发明名称 Encoding of variable-length data with unary formats
摘要 Embodiments provide methods and systems for encoding and decoding variable-length data, which may include methods for encoding and decoding search engine posting lists. Embodiments may include different encoding formats including group unary, packed unary, and/or packed binary formats. Some embodiments may utilize single instruction multiple data (SIMD) instructions that may perform a parallel shuffle operation on encoded data as part of the decoding processes. Some embodiments may utilize lookup tables to determine shuffle sequences and/or masks and/or shifts to be utilized in the decoding processes. Some embodiments may utilize hybrid formats.
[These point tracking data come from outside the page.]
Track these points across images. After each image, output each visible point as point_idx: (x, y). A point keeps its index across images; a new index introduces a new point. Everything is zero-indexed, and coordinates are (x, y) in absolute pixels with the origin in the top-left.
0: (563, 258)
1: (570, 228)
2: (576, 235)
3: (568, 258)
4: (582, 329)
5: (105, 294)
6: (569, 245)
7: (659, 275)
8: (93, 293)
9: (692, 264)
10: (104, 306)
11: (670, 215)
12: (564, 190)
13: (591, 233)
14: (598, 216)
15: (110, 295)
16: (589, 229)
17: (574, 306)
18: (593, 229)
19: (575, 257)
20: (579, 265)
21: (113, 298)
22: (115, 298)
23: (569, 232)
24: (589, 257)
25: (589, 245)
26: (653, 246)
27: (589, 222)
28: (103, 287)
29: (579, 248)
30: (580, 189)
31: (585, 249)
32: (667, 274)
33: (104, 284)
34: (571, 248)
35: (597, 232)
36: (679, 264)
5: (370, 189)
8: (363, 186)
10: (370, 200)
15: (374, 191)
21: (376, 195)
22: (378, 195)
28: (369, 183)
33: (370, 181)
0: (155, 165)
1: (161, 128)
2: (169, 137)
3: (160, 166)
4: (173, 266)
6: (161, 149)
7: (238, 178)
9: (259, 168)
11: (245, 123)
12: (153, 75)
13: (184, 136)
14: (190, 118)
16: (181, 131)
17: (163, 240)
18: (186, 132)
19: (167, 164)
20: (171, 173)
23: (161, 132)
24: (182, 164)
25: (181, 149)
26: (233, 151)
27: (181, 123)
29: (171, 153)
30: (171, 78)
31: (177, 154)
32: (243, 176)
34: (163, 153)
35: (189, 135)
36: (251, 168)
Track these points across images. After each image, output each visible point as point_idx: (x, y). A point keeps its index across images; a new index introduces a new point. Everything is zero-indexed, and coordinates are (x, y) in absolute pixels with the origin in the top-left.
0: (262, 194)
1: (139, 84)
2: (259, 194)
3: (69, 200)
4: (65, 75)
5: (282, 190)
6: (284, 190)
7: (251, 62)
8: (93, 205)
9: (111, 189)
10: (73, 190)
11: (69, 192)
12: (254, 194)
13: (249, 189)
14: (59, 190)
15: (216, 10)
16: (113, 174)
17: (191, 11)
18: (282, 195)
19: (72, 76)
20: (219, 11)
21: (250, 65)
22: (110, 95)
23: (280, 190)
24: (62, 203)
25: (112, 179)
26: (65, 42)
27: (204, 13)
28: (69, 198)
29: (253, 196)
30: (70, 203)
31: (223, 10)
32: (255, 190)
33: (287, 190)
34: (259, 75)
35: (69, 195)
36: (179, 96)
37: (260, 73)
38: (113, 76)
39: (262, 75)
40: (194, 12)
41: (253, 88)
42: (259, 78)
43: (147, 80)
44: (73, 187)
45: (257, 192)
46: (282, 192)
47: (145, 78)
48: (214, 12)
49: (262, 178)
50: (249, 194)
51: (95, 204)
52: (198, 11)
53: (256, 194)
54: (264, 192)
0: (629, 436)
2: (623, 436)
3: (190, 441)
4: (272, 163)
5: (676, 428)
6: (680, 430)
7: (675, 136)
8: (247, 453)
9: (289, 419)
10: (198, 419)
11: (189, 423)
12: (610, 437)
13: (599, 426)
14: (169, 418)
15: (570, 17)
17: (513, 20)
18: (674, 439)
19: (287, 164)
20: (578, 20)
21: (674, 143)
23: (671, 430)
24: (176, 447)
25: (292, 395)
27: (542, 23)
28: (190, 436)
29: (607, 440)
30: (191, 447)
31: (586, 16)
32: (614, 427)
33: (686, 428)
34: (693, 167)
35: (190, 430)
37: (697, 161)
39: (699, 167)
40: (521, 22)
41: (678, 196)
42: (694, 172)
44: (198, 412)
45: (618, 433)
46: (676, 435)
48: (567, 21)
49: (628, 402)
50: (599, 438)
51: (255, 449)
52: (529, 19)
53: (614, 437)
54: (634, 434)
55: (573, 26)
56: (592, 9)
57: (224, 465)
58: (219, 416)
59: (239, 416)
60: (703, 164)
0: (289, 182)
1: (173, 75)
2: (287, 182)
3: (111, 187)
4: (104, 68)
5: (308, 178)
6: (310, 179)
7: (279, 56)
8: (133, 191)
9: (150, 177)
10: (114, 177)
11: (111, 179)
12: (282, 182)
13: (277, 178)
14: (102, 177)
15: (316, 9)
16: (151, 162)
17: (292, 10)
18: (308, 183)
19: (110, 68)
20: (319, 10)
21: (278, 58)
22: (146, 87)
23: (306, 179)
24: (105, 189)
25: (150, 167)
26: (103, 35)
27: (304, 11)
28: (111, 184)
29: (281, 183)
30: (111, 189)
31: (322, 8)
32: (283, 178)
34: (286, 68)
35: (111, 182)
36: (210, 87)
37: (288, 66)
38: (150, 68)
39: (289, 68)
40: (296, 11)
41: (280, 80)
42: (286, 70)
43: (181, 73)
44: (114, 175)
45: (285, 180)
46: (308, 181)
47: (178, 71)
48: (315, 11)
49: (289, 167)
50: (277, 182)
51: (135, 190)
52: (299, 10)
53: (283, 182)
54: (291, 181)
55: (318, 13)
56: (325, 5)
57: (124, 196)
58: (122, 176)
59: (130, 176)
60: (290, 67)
申请公布号 US9336225(B2) 申请公布日期 2016.05.10
申请号 US201113077479 申请日期 2011.03.31
申请人 A9.com, Inc. 发明人 Rose Daniel E.;Stepanov Alexander A.;Gangolli Anil Ramesh;Oberoi Paramjit S.;Ernst Ryan Jacob
分类号 G06F17/30;H03M7/40;H03M7/46 主分类号 G06F17/30
代理机构 Hogan Lovells US LLP 代理人 Hogan Lovells US LLP
主权项 1. A computer-implemented method for encoding document identification numbers for a search engine posting list comprising: determining a block size for data storage; receiving a plurality of document identification numbers for the search engine posting list; determining differences between adjacent document identification numbers of the plurality of document identification numbers; determining a plurality of encoded representations for the differences between adjacent document identification numbers, wherein each encoded representation of the plurality of encoded representations is a variable-length representation; identifying a sequential subset of the plurality of encoded representations, wherein a sum of a respective size of each encoded representation in the sequential subset is less than or equal to the block size for data storage; generating one or more descriptors for the sequential subset, the one or more descriptors providing information regarding the respective size of each encoded representation in the sequential subset in a packed unary representation, the packed unary representation packing a unary descriptor comprising a plurality of continuation bits into least-significant bits of an encoded representation; and storing the one or more descriptors and the sequential subset of the plurality of encoded representations.
地址 Palo Alto CA US